O tabelião Maxwell Pariz conta que dona Angelina chegou ao cartório no último mês de agosto, contou sua história e o desejo de ser reconhecida como cidadã. “Quando ela veio, conversamos durante duas horas. Depois de levantar todas as informações (que durou quase um mês), nós fizemos o registro de nascimento. Faço isso a cada dois meses, mais ou menos”, relata. Maxwell precisou conversar com outros órgãos, colher informações adicionais e, no último dia 11, conseguiu emitir a Certidão de Nascimento da idosa.
De posse do primeiro documento oficial, Maria Angelina decidiu estender o sonho e, na última semana, já conseguiu retirar a Carteira de Identidade, Título de Eleitor e a Carteira de Trabalho.
A espera para existir
Com o mesmo problema, mas longe da solução, a família de Maria da Paz, 53, sofre até hoje com a falta de documentos. Três dos oito filhos da mulher amargam as marcas do sub-registro. Vivendo no distrito de Jaibaras, em Sobral, permanecem anônimos aos registros Antônio Carlos, 22; Emanoel Messias, 19; e Antônia Sheila da Silva, 15. A filha mais velha e porta-voz dos irmãos, Carla da Silva, 32, lamenta a situação. “Minha mãe se descuidou e não fez os registros desses meninos. O juiz mandou os ofícios para os hospitais e os hospitais não mandaram a resposta até agora”.
Ela conta, ainda, que a irmã, de 15 anos, ficou seis meses longe da escola pela falta do documento. “Ela estudava só com o cartão de vacina, mas, quando passou para o 9º ano, que foi para o colégio estadual, não aceitaram mais. Aí, um novo diretor entrou na escola, me chamou e disse que um adolescente não podia ficar fora da escola. Minha mãe teve que assinar um termo de compromisso até ela ser registrada”, diz Carla.
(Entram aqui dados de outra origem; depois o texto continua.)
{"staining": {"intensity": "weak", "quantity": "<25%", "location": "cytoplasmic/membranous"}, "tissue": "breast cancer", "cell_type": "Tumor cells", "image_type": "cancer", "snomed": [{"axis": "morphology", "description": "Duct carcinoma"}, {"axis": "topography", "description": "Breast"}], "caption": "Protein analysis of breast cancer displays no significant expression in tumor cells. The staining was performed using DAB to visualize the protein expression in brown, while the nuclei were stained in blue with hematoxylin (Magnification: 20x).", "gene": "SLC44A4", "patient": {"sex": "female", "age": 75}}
O processo está correndo na Justiça há quase dois anos.
Registro fora do prazo
Para a expedição de Certidão de Nascimento fora do prazo, a pessoa deve procurar o cartório de registro civil mais próximo de posse dos seguintes documento: certidões negativas de nascimento emitidas por todos os cartórios de registro civil do município de origem; certidão negativa eleitoral emitida pelo Tribunal Regional Eleitoral (TRE); certidão criminal emitida por fóruns do município de origem; certidão negativa emitida pelo Arquivo Público do Estado.
Com o intuito de erradicar os sub-registros, o Conselho Nacional de Justiça (CNJ) implantou o Programa de Erradicação do Sub-registro Civil de Nascimento, que utiliza o sistema informatizado interligado entre as maternidades e os cartórios para que os recém-nascidos saiam do hospital já com a certidão. Na Capital, Fortaleza, 10 cartórios possuem unidades interligadas. Já no interior, por conta das limitações, nem todas as instalações foram feitas.
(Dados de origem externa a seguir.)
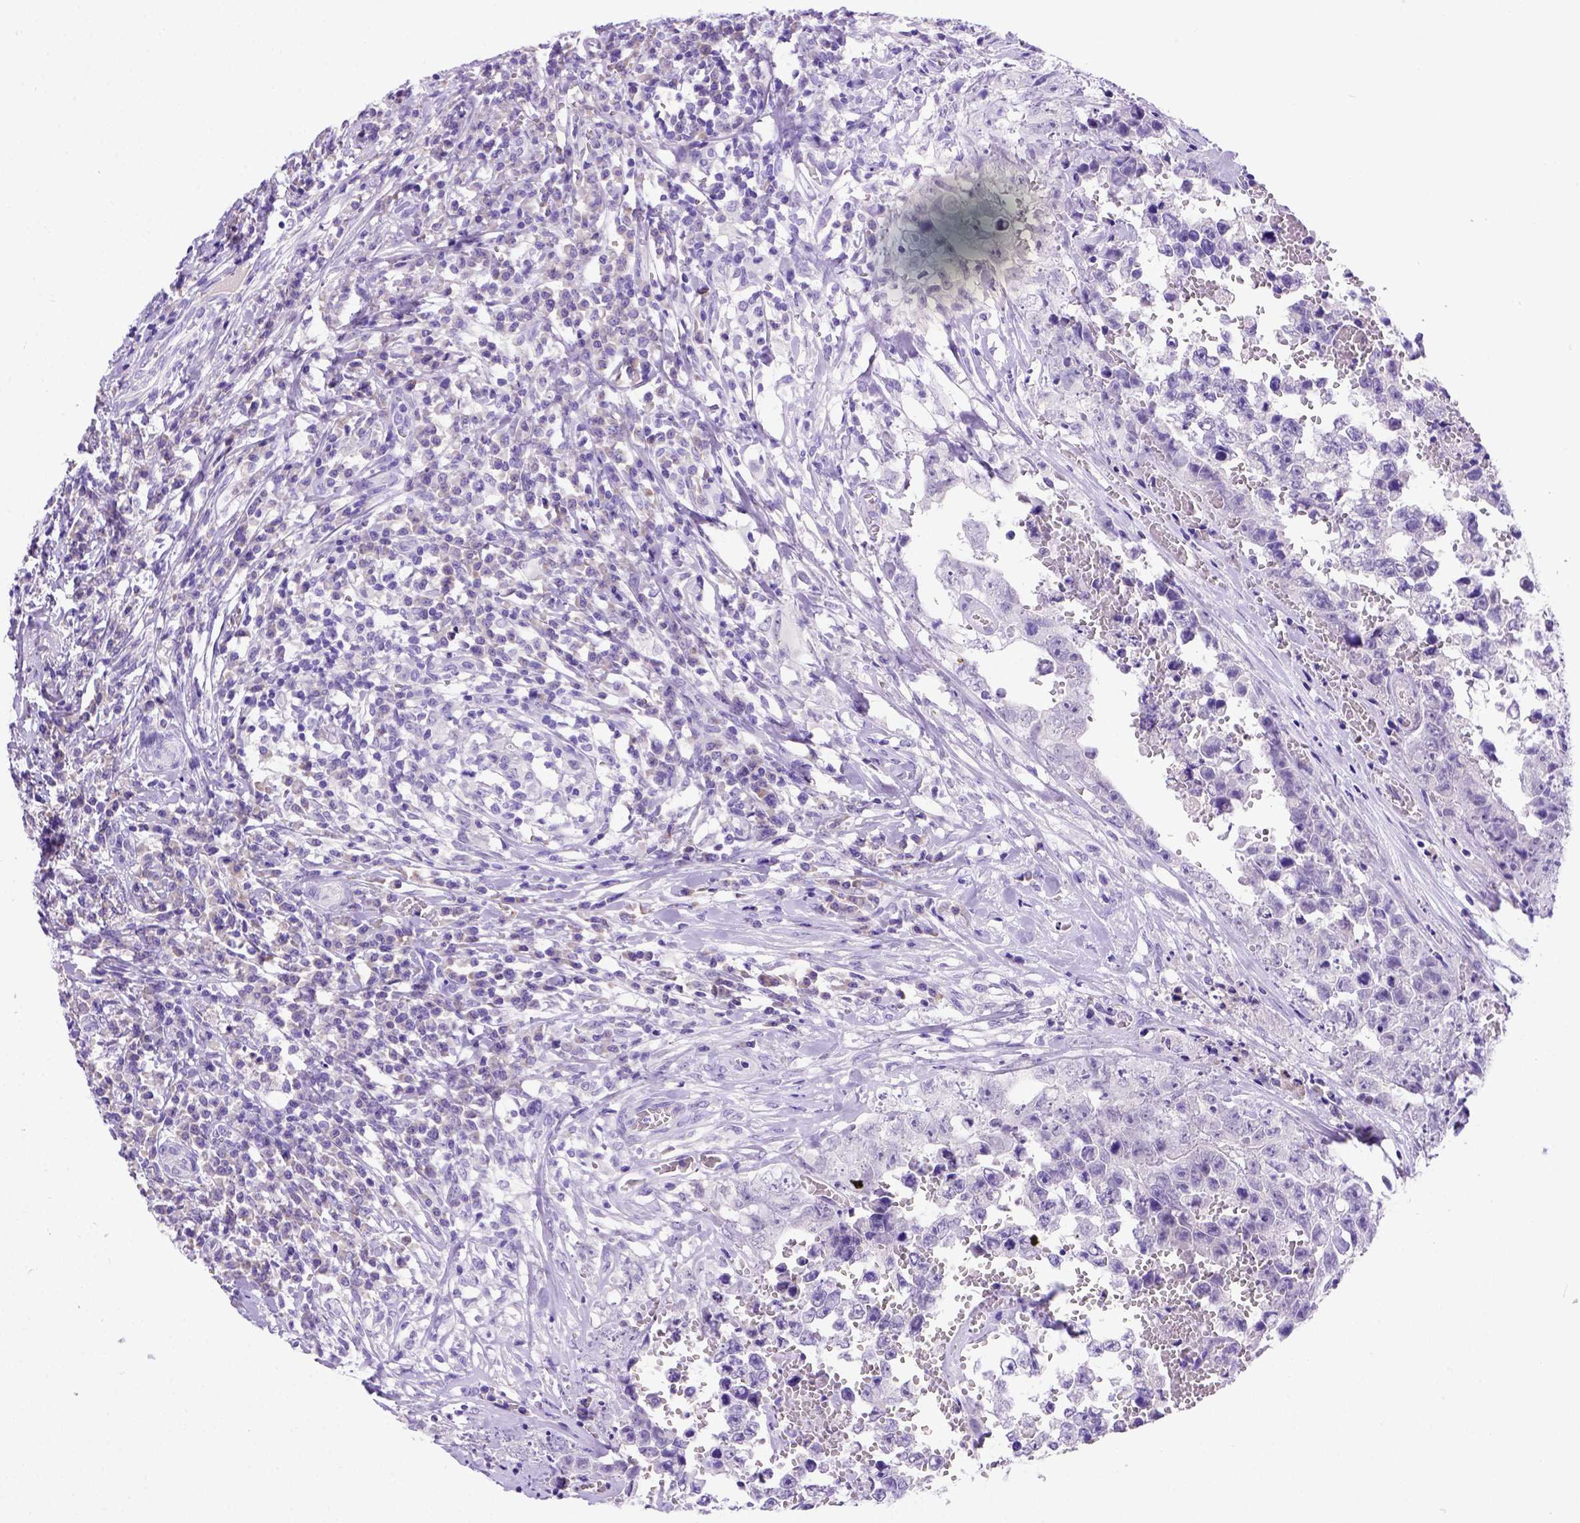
{"staining": {"intensity": "negative", "quantity": "none", "location": "none"}, "tissue": "testis cancer", "cell_type": "Tumor cells", "image_type": "cancer", "snomed": [{"axis": "morphology", "description": "Carcinoma, Embryonal, NOS"}, {"axis": "topography", "description": "Testis"}], "caption": "Human testis cancer (embryonal carcinoma) stained for a protein using immunohistochemistry (IHC) demonstrates no staining in tumor cells.", "gene": "FAM81B", "patient": {"sex": "male", "age": 36}}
Nestes casos, os profissionais das localidades ou zonas onde existe maternidade integrante do Sistema Único de Saúde, têm que se deslocar aos locais para recolher as declarações de nascidos vivo. Após isso, as certidões são lavradas nos respectivos cartórios e entregues aos pais no prazo máximo de 24 horas. Segundo a Corregedoria-Geral da Justiça do Ceará, é possível, também, firmar convênios entre a maternidade/hospital e os cartórios com o intuito de garantir que o registro seja realizado antes do recém-nascido receber alta hospitalar.